Sleep is so vital to success in everything we do, Schwartz titles his chapter about it "Sleep or Die." In it, he cites the role lack of sleep played in numerous high-profile disasters -- including the Three Mile Island meltdown, the Exxon Valdez oil spill, and the explosion of the Challenger space shuttle -- and points out that "Amnesty International lists prolonged sleep deprivation as a form of torture, and it has widely been used as an interrogation tactic."

He also highlights the fact that sleep isn't just a time for our bodies to rest -- it's also a time for learning. "Sleep is not simply cognitively restorative," he writes, "but also a time during which considerable learning occurs.
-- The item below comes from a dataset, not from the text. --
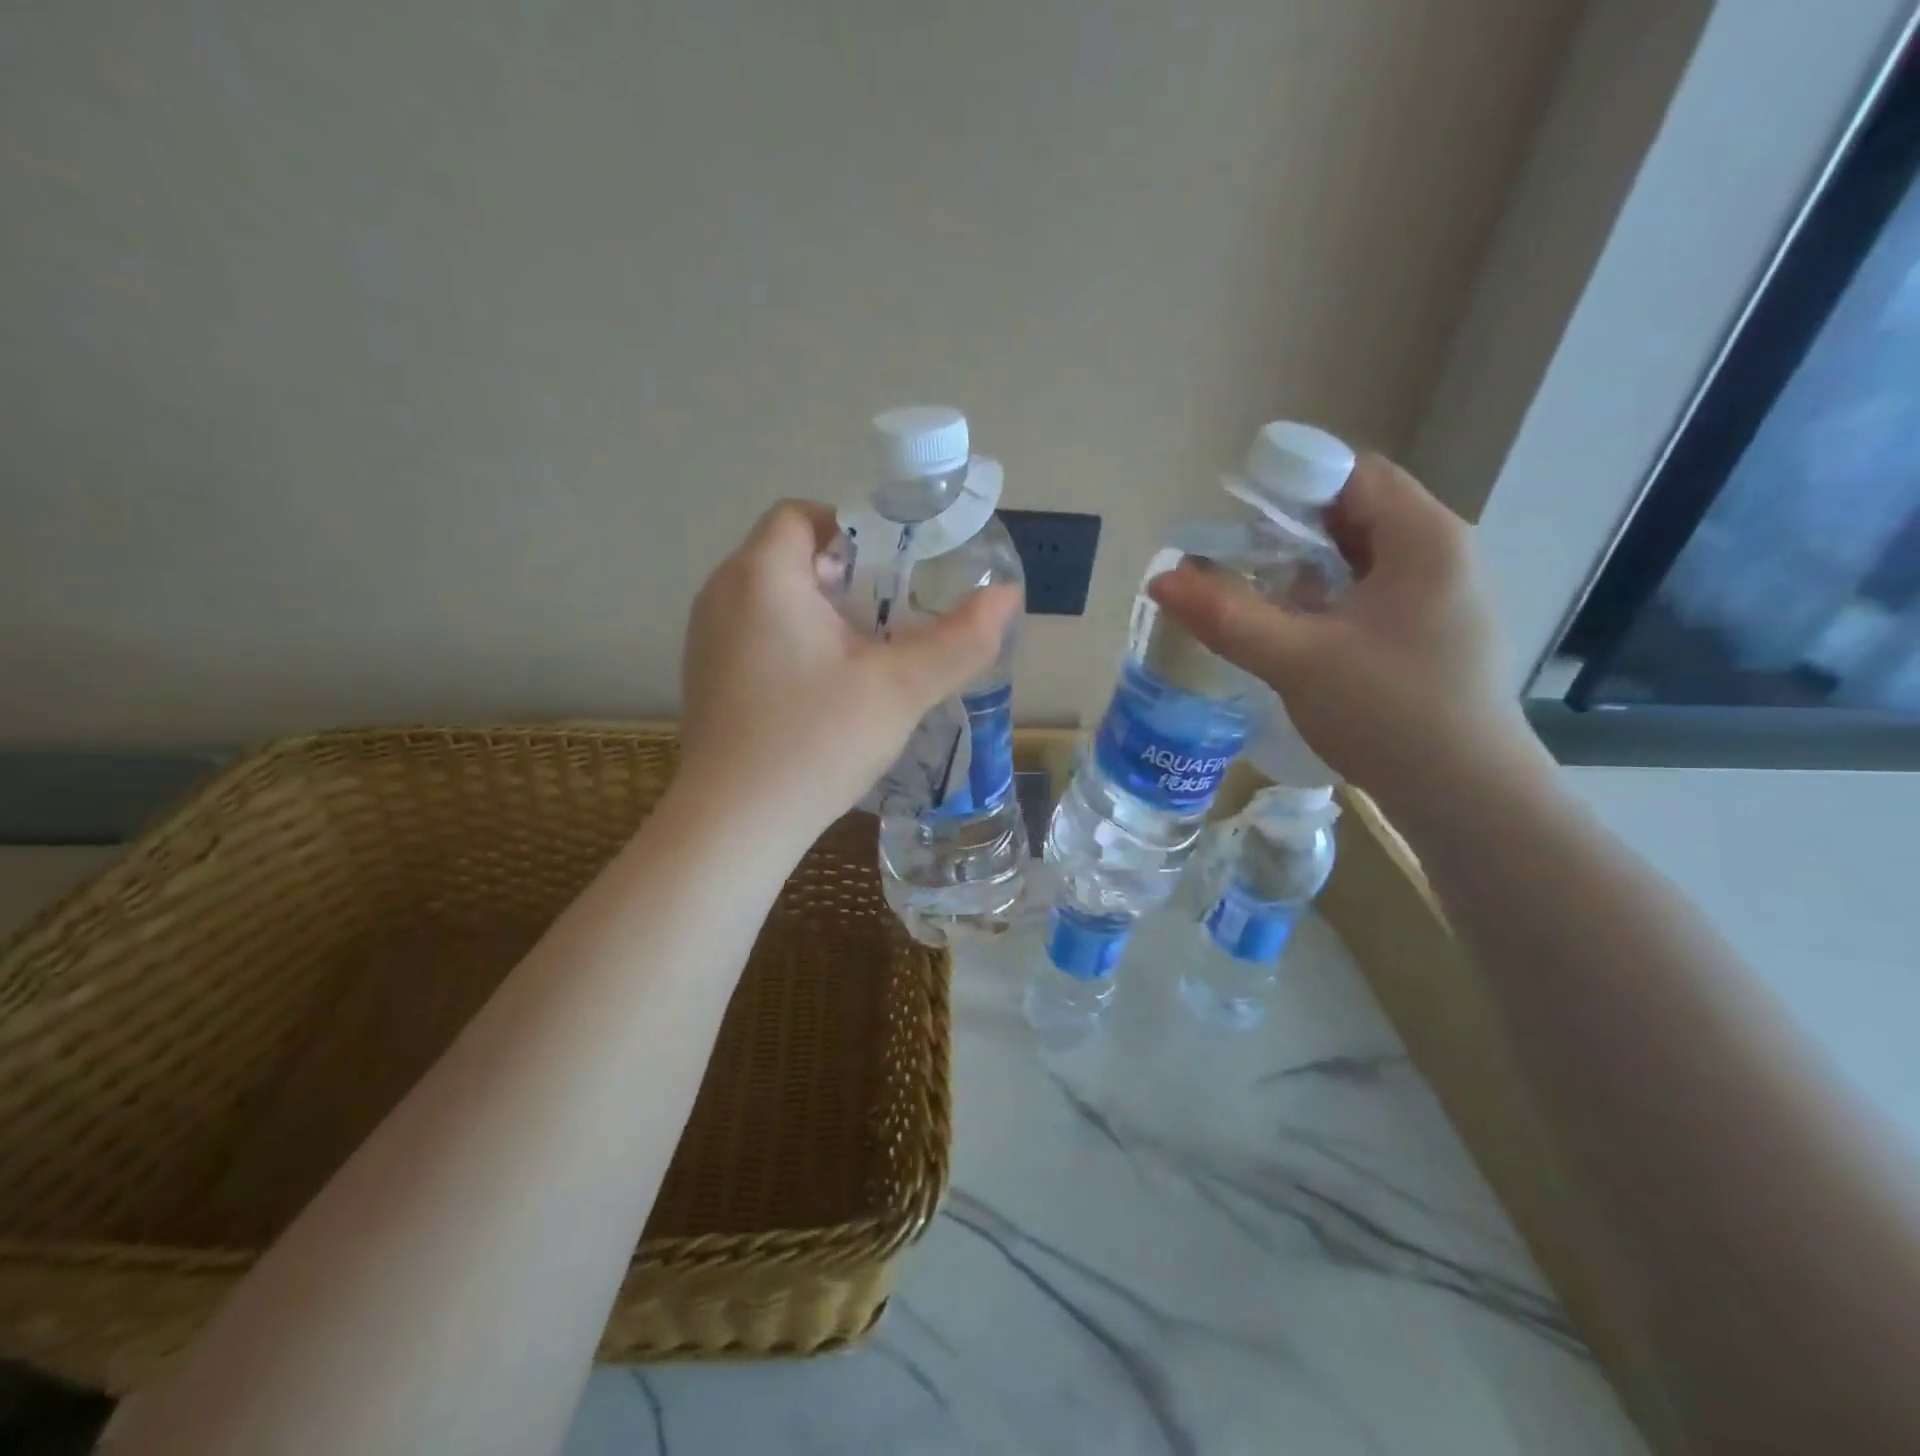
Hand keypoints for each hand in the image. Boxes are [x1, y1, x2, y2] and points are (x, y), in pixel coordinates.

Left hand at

Although the acquisition of knowledge occurs only during waking life, there is evidence that we process, consolidate and stabilize memory during sleep." So, if you still look at sleep only as "down time," you need to think again. Sleep is also practice time for a wide variety of mental skills -- and the full 90-minute sleep cycle allows for different kinds of learning. In our deepest sleep, according to Schwartz, "we appear to process and consolidate fact-based information, such as a new language or the capital of a state." REM sleep, meanwhile, "appears to play a key role in remembering how to do an activity, such as typing or driving a car." And visual learning is processed both in deep (slow-wave) and REM sleep....

...he puts getting enough sleep at the apex of the things we can do to achieve peak performance."